Digital Insights

How and When to Use Canonical Tags on Your Website

Published: September 3, 2014

A canonical tag is simply a short piece of code that is placed on a webpage to let the search engines know which nearly identical piece of content is the original and which is the duplicate. By identifying the original, you can avoid any problems with duplicate content and ensure that only the original content gets indexed and receives the link credit.

Some common situations where you might use a canonical tag include

  • A mobile website that is set up a sub-domain or sub-directory of your main website. A canonical tag can help the search engine robot understand how these similar pieces of content are related and thus do not constitute duplicate content. You will also want to add a ‘rel alternate’ tag on your desktop version that will point back to your mobile content.
  • A blog which uses tags to help organize individual blog posts. If multiple posts are tagged with more than one category label, they might all appear in each of those categories and be considered duplicate content. A ‘rel canonical’ tag will identify these as a category view and not as an intentional duplicate content issue.
  • If your website presents content broken down into separate categories where one category might contain the same content as another, you can place a canonical tag on each category to avoid any duplicate content issues.

The Problem with Duplicate Content
Search engines are all about providing the best possible user experience, which means that they will usually not display duplicate content. Without canonical tags to guide them, the search engine robots will have to make their own best guess as to which piece of nearly identical content is the correct one to index.

Other options for server redirection include 301 and 302 redirects.

  • The 301 redirect is used to indicate that a particular web page has been permanently moved to another URL. A 301 passes between 90 and 99 percent of the original link juice or ranking power to the new destination. In essence a 301 redirect tells both the search engines and your website visitors that your original page has been permanently replaced.
  • A 302 redirect is a temporary solution that passes very little if any link juice.

A ‘rel=canonical’ tag passes virtually the same amount of link juice as a 301 redirect and is usually a much simpler and quicker option to implement.

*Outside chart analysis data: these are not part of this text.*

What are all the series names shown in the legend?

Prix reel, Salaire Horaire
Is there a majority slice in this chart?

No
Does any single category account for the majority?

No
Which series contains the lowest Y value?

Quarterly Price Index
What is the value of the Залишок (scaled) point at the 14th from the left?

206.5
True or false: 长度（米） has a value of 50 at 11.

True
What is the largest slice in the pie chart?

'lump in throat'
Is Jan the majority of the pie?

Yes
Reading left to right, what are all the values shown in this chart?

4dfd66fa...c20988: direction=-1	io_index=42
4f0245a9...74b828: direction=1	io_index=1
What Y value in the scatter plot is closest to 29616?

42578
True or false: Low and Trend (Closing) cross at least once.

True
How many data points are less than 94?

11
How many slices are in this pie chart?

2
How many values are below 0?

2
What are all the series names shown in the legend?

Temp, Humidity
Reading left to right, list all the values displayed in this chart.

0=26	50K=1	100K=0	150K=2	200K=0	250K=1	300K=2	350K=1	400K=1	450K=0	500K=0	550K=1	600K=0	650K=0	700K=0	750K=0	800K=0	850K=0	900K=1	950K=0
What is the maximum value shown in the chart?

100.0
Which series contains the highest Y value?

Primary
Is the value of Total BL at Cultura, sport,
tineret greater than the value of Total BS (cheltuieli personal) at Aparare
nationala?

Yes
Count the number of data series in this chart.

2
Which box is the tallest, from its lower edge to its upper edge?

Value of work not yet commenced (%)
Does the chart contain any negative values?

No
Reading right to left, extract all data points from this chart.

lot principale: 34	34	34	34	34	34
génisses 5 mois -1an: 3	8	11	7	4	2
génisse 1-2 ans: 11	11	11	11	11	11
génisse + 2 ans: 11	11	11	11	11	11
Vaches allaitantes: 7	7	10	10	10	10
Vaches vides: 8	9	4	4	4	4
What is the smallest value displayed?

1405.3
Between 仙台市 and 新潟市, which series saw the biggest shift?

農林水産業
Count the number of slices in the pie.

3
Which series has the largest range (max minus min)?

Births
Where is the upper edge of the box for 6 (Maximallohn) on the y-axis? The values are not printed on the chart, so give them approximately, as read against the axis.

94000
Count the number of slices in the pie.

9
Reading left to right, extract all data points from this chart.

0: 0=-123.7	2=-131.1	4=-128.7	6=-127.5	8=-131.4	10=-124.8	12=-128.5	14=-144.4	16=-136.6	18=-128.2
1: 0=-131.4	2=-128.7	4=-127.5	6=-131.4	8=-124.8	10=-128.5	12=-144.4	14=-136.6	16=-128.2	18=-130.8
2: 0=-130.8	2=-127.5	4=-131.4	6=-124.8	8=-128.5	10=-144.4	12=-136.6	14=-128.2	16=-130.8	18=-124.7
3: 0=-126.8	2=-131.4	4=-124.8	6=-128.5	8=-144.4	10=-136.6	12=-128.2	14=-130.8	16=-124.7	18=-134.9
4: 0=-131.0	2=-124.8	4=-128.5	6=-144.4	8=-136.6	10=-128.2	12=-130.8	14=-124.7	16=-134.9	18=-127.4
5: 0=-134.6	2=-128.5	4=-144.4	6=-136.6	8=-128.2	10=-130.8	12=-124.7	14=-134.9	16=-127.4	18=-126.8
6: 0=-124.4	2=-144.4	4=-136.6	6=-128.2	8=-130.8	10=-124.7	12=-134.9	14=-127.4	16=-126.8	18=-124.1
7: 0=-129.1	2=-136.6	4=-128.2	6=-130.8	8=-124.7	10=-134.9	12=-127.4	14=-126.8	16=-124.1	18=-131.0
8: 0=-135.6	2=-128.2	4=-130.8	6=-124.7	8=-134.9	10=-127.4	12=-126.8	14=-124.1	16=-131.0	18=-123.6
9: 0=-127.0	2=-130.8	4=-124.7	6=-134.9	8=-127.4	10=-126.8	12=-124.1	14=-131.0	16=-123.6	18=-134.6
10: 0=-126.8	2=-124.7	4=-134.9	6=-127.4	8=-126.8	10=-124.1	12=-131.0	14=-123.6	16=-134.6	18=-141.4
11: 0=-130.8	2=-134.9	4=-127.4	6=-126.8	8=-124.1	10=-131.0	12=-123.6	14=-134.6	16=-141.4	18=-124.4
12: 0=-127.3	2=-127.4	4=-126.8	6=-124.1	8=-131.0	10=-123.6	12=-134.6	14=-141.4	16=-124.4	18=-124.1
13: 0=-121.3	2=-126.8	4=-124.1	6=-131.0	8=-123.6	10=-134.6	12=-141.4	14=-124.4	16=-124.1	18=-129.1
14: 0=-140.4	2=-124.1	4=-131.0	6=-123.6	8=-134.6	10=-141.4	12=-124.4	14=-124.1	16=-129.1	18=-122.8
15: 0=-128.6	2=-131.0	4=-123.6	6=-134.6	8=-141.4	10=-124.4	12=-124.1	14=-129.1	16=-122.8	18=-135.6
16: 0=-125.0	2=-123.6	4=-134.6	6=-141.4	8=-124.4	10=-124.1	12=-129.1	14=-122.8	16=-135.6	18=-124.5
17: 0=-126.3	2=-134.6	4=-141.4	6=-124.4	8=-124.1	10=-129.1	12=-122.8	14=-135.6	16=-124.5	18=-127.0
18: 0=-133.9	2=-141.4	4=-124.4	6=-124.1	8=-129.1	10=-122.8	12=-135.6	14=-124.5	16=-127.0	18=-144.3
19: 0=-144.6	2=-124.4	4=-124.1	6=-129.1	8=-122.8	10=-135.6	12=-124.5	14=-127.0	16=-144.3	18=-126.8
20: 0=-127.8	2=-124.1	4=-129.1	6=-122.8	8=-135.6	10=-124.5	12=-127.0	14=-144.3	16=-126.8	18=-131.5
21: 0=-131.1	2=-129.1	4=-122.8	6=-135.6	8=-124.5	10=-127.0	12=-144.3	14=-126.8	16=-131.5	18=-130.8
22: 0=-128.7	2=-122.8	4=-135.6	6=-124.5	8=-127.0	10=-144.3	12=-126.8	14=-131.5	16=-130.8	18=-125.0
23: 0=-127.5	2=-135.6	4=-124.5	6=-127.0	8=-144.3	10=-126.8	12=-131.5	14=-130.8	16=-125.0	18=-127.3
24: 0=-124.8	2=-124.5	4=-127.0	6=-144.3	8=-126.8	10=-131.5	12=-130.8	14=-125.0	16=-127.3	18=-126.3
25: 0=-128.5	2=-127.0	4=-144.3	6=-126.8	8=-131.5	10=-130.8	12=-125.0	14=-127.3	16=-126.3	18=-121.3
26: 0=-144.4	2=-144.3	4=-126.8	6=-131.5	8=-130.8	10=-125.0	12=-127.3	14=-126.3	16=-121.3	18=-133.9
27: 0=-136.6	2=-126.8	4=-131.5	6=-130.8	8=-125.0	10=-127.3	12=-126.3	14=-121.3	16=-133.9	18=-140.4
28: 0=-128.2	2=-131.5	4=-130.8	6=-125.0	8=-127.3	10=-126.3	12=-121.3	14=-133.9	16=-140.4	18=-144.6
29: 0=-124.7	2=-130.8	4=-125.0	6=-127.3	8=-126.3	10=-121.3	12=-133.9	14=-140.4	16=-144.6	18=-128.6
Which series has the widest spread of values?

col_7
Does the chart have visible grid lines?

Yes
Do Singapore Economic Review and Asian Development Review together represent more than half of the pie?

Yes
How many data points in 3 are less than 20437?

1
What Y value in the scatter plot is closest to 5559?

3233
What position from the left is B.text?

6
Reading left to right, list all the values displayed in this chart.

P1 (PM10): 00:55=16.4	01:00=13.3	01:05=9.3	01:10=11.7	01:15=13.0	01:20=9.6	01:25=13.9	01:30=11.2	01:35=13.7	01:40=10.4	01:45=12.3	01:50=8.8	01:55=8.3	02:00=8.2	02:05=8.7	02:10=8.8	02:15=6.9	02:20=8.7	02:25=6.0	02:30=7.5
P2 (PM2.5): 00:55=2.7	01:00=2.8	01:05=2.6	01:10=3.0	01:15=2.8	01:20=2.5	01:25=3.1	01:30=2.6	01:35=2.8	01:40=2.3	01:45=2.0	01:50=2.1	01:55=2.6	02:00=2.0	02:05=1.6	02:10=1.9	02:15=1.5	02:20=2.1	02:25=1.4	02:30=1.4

On the Plus Side, Canonical Tags

  • Provide webmasters with a high degree of control in determining which version of a given page will appear in the search results.
  • Can be easily implemented without having to access the site root.
  • Preserve the majority of the link value.
  • Are a clean fix. When properly implemented, canonical tags effectively mask the duplicate content from the search results.

On the Minus Side, Canonical Tags
Are frequently ignored by the search engines, especially if they have been incorrectly implemented. Can be difficult to implement correctly. The majority of websites that use canonical tags have them incorrectly configured, which forces the search engine robot to choose what it thinks you are trying to accomplish.